Figure 6. CSL311 inhibits the survival of primary human eosinophils cells following stimulation with βc-signaling cytokines. Eosinophils were pre-treated with CSL311 (▴), anti-IL-5Rα (□, 66.7 nM), anti-IL-3Rα (▵, 66.7 nM), anti-GMRα (◊, 66.7 nM), or anti-IL-5Rα/anti-IL-3Rα/anti-GMRα, (•, 66.7 nM each mAb) before treatment with IL-3/GM-CSF/IL-5, for 72h and cell survival determined. No antibody added (▪). Data from representative experiments are shown, n = 5. All values expressed as mean +SEM. Experiments were repeated at least 4 times with representatives shown.

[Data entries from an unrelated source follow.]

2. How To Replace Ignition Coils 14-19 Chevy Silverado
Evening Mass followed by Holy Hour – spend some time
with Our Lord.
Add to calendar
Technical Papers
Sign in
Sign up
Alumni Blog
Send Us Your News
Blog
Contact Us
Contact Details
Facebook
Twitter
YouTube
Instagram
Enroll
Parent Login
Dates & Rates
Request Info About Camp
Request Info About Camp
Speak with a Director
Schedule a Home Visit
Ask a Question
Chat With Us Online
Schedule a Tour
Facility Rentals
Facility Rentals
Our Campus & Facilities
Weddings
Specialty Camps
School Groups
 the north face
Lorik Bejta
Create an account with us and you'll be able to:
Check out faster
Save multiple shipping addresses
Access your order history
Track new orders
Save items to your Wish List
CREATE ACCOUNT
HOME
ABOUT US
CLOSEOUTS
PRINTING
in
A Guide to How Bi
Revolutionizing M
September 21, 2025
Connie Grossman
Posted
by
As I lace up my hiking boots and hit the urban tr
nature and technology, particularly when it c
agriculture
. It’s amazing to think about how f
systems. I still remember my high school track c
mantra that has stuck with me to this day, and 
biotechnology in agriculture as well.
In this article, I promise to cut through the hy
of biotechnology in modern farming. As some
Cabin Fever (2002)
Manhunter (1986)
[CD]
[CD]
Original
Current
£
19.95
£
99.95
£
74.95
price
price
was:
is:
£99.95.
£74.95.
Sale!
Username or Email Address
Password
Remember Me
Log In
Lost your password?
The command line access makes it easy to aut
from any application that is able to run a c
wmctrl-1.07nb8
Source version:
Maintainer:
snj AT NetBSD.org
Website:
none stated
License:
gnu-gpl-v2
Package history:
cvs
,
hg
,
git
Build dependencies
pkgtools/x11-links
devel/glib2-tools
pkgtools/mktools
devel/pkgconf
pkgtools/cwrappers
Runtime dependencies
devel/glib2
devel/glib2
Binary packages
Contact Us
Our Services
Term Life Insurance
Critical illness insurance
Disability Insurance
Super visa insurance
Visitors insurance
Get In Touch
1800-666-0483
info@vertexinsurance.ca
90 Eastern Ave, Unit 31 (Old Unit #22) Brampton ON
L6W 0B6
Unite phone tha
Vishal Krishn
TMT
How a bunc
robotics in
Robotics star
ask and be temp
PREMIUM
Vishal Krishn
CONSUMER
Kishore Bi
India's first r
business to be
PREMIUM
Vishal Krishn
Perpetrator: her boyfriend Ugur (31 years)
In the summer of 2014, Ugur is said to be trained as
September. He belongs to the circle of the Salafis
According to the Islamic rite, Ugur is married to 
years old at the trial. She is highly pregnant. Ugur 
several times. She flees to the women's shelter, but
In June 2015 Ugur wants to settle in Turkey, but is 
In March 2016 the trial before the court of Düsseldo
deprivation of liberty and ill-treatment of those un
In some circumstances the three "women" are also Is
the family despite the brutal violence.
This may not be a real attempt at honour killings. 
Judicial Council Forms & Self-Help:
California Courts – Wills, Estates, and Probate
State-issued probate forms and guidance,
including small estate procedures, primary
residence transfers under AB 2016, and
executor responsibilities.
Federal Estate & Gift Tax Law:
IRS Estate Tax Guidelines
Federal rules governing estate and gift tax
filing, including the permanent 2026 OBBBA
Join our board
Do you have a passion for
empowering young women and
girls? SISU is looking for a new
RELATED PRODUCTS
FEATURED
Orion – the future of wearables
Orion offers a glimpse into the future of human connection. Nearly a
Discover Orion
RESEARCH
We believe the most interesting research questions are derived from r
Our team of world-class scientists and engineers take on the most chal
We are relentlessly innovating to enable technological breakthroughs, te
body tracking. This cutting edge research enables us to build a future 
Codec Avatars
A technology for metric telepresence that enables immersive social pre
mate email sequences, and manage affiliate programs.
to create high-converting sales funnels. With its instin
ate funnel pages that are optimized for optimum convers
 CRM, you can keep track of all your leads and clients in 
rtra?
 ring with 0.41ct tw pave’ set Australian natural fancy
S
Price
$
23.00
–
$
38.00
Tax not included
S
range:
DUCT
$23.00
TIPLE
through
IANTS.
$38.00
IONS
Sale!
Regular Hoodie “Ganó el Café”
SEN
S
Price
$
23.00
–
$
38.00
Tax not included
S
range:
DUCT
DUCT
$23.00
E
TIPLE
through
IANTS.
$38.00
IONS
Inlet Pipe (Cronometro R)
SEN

Figure 7. CSL311 inhibits survival of cells isolated from human inflammatory airway disease tissue. Sputum cells from samples induced at baseline and 24 h after inhaled allergen challenge from allergic asthmatic subjects were incubated with (A) CSL311 (100 µg/ml) or an isotype control mAb (100 µg/ml) at 37°C for 24 h or (B) incubated with CSL311 (100 µg/ml) or an isotype control mAb (100 µg/ml) at 37°C for 24 h in the presence of 1 ng/ml each IL-3, GM-CSF and IL-5. Cells were analyzed for viability by flow cytometry. Data are expressed as percent cell viability and compared to the isotype control for each donor. Samples where the pre-incubation viability was<10% were excluded from the analysis. Non-adherent mononuclear cells (NAMC) from (C-D) bone marrow and (E-F) blood samples collected at baseline and 24 h after inhaled allergen challenge from allergic asthmatic subjects were incubated with CSL311 (100 µg/ml, filled bars) or an isotype control mAb (100 µg/ml, open bars) at 37°C for 24 h in the presence of diluent (neg) or 1 ng/ml each IL-3, GM-CSF and IL-5, or cytokines combined (All) and (C,E) GM CFU and (D,F) Eo/Baso CFU were enumerated. Data expressed as median ± range and 95% confidence intervals. A Wilcoxon matched pairs signed rank 2 tailed t-test was used to determine statistical significance: ns, not significant p > 0.05; * p < 0.05; ** p < 0.01; *** p < 0.005.